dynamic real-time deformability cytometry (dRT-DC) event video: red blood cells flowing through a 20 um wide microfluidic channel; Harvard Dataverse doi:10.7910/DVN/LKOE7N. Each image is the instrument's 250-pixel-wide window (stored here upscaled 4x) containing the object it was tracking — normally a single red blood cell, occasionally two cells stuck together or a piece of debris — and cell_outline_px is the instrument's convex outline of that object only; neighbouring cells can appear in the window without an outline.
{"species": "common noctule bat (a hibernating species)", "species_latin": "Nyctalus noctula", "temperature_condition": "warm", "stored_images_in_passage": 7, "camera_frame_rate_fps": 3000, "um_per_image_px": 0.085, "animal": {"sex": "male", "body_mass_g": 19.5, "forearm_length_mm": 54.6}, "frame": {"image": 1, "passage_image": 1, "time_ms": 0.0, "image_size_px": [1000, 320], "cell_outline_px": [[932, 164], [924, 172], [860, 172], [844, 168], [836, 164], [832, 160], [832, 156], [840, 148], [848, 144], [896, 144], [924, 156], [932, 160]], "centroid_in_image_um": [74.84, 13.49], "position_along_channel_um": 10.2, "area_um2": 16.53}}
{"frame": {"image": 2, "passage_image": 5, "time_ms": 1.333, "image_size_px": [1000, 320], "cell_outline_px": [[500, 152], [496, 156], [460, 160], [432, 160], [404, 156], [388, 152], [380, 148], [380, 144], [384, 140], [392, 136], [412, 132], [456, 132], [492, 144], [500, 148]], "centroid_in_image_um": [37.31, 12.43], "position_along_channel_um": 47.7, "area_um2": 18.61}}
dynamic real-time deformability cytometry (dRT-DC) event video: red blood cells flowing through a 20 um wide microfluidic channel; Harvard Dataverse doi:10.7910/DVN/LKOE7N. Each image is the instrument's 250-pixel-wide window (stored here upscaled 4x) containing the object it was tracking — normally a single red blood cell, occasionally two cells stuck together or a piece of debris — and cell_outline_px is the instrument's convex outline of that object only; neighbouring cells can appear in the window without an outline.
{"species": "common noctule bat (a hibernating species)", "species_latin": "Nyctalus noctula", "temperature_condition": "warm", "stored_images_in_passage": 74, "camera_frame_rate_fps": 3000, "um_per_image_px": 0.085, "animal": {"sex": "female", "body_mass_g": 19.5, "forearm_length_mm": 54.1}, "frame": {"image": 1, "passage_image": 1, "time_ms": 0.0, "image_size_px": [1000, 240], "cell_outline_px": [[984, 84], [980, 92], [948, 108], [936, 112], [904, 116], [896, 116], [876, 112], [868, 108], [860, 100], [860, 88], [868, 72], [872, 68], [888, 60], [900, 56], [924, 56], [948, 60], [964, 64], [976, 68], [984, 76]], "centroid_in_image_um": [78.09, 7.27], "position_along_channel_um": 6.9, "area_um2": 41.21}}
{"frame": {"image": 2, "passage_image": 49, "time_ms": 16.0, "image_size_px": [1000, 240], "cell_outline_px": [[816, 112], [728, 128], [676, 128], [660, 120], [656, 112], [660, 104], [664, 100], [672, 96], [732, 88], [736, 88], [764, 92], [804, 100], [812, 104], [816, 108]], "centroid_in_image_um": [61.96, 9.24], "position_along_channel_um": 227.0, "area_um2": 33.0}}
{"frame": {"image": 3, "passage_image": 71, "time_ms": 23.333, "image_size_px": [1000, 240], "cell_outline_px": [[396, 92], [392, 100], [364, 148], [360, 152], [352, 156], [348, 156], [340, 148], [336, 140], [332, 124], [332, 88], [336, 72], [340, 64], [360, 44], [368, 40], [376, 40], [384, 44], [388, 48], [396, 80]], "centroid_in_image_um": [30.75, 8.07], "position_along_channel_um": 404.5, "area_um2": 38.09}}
*****
§ THE TASK: The lines above should be duplicated exactly.

§ RESPONSE TO THE TASK:
dynamic real-time deformability cytometry (dRT-DC) event video: red blood cells flowing through a 20 um wide microfluidic channel; Harvard Dataverse doi:10.7910/DVN/LKOE7N. Each image is the instrument's 250-pixel-wide window (stored here upscaled 4x) containing the object it was tracking — normally a single red blood cell, occasionally two cells stuck together or a piece of debris — and cell_outline_px is the instrument's convex outline of that object only; neighbouring cells can appear in the window without an outline.
{"species": "common noctule bat (a hibernating species)", "species_latin": "Nyctalus noctula", "temperature_condition": "warm", "stored_images_in_passage": 7, "camera_frame_rate_fps": 3000, "um_per_image_px": 0.085, "animal": {"sex": "male", "body_mass_g": 19.5, "forearm_length_mm": 54.6}, "frame": {"image": 1, "passage_image": 1, "time_ms": 0.0, "image_size_px": [1000, 320], "cell_outline_px": [[932, 164], [924, 172], [860, 172], [844, 168], [836, 164], [832, 160], [832, 156], [840, 148], [848, 144], [896, 144], [924, 156], [932, 160]], "centroid_in_image_um": [74.84, 13.49], "position_along_channel_um": 10.2, "area_um2": 16.53}}
{"frame": {"image": 2, "passage_image": 5, "time_ms": 1.333, "image_size_px": [1000, 320], "cell_outline_px": [[500, 152], [496, 156], [460, 160], [432, 160], [404, 156], [388, 152], [380, 148], [380, 144], [384, 140], [392, 136], [412, 132], [456, 132], [492, 144], [500, 148]], "centroid_in_image_um": [37.31, 12.43], "position_along_channel_um": 47.7, "area_um2": 18.61}}
dynamic real-time deformability cytometry (dRT-DC) event video: red blood cells flowing through a 20 um wide microfluidic channel; Harvard Dataverse doi:10.7910/DVN/LKOE7N. Each image is the instrument's 250-pixel-wide window (stored here upscaled 4x) containing the object it was tracking — normally a single red blood cell, occasionally two cells stuck together or a piece of debris — and cell_outline_px is the instrument's convex outline of that object only; neighbouring cells can appear in the window without an outline.
{"species": "common noctule bat (a hibernating species)", "species_latin": "Nyctalus noctula", "temperature_condition": "warm", "stored_images_in_passage": 74, "camera_frame_rate_fps": 3000, "um_per_image_px": 0.085, "animal": {"sex": "female", "body_mass_g": 19.5, "forearm_length_mm": 54.1}, "frame": {"image": 1, "passage_image": 1, "time_ms": 0.0, "image_size_px": [1000, 240], "cell_outline_px": [[984, 84], [980, 92], [948, 108], [936, 112], [904, 116], [896, 116], [876, 112], [868, 108], [860, 100], [860, 88], [868, 72], [872, 68], [888, 60], [900, 56], [924, 56], [948, 60], [964, 64], [976, 68], [984, 76]], "centroid_in_image_um": [78.09, 7.27], "position_along_channel_um": 6.9, "area_um2": 41.21}}
{"frame": {"image": 2, "passage_image": 49, "time_ms": 16.0, "image_size_px": [1000, 240], "cell_outline_px": [[816, 112], [728, 128], [676, 128], [660, 120], [656, 112], [660, 104], [664, 100], [672, 96], [732, 88], [736, 88], [764, 92], [804, 100], [812, 104], [816, 108]], "centroid_in_image_um": [61.96, 9.24], "position_along_channel_um": 227.0, "area_um2": 33.0}}
{"frame": {"image": 3, "passage_image": 71, "time_ms": 23.333, "image_size_px": [1000, 240], "cell_outline_px": [[396, 92], [392, 100], [364, 148], [360, 152], [352, 156], [348, 156], [340, 148], [336, 140], [332, 124], [332, 88], [336, 72], [340, 64], [360, 44], [368, 40], [376, 40], [384, 44], [388, 48], [396, 80]], "centroid_in_image_um": [30.75, 8.07], "position_along_channel_um": 404.5, "area_um2": 38.09}}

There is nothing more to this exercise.